2) Arguably, we have nothing that resembles AI yet; our deep learning systems are currently able to recognize objects in images which is a basic, non-cognitive (in the sense of “thinking”) ability of the brain. It is true that we have systems which throw sentence creation from images in the mix, but arguably these systems do not have a real understanding what language is
3) We do not have robots with the same degrees of freedom that animals have: Try to get a robot to throw a ball in the same way as humans do — robots currently are not able to do this
4) Current views seem to suggest that genes that have a probability to cause a certain mental illness are good as long as you do not have the disease. Or in other words: Genes that make you schizophrenic, depressed, psychopathic, or psychotic increases your fitness (creativity, intelligence, sociability) as long as you do not have schizophrenia, depression, psychopathy or delusions in the first place. Of course this is much more complex, for example in shamanistic societies schizophrenia may increase your fitness dramatically because you easily become the religious authority due to your ability to receive “prophecies”; this may be another reason why we will have genes that cause schizophrenia — remember that most humans may have lived in such societies at one point.
Thus I do not think it is correct to say that nature does something wrong by producing mental illness. If you model gene inheritance distributions with a markov chain that will settle to probability distributions which produce optimal fitness according to rules governed by evolutionary game theory, you will probably see that genes that cause mental illness are necessary to maximize the fitness of an overall gene pool (there are certainly papers on this which you can look up) — thus mental illness is inevitable under optimal conditions.
Does this make more sense now?
DamianReloaded says
Hi, Great article. Just popped in this discussion to note that CNNs are far from being equivalent in design to the visual cortex, so precision comparisons between the two are kinda off base (like comparing a bicycle and a bus, both will get you there but the bicycle needs to go back and forth for each passenger and it may break). It’s difficult to make a prognosis based on unknown discoveries, but I’d be willing to bet that in the next 10 years our basic (superficial) understanding of how biological neural nets process information will improve and will help developing new artificial ones that will close the gap between biological and artificial intelligence.
Tim Dettmers says
I did not try to say that they are not equivalent, but that neurons are closer to CNNs than they are to perceptrons. Only thinking that CNNs consists of neurons is not biologically sensible. It is better to say that a few layers of CNNs constitute one neuron. If you take this view then you realize how far we are from realizing the performance of humans in machines.
Tim Dettmers says
For more criticism on this post, please read the article above.
In response to the article: I would not say that my claims are too much of an exaggeration, but rather present a different angle on the problem.
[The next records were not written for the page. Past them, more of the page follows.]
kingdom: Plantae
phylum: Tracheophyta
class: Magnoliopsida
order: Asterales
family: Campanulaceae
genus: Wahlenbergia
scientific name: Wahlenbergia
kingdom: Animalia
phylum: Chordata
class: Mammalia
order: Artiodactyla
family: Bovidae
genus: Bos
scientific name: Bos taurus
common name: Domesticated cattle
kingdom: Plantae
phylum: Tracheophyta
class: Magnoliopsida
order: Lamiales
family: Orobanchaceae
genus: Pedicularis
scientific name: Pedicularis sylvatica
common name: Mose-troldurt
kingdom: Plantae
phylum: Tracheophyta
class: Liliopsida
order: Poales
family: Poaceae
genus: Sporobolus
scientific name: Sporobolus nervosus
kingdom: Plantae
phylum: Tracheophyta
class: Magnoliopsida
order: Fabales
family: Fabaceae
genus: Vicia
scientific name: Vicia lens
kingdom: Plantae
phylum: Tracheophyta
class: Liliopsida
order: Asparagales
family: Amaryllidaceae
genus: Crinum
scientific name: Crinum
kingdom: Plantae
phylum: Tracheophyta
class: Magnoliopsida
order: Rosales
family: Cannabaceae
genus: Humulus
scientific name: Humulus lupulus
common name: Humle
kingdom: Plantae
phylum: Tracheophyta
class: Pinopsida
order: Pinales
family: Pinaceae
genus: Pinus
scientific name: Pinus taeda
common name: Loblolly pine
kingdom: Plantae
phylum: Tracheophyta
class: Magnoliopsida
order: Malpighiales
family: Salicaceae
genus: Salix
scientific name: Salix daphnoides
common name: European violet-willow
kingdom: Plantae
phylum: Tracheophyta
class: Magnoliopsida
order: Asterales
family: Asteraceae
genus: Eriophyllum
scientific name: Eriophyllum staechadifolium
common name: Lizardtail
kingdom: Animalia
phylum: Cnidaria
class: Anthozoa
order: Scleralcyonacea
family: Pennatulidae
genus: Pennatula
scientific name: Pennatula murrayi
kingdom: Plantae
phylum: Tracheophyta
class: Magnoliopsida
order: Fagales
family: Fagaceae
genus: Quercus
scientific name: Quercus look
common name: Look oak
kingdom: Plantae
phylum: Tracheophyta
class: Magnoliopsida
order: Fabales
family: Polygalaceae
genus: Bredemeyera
If I look at the biological evidence and how it can be modelled mathematically my model emerges as a consequence of it.
I do not think, as you stated, that these are fixed rules we have to adhere to. I think there is a lot of wiggle-room for algorithms and architectures. My main point is really, that deep learning is on the right way and if we continue what we are doing in deep learning, we will eventually get to general artificial intelligence — it will just take a bit more time to get there than we thought.
Another main point I make is that we do not have to replicate biology, because we already do. This is almost the opposite of what you claim I say in this article.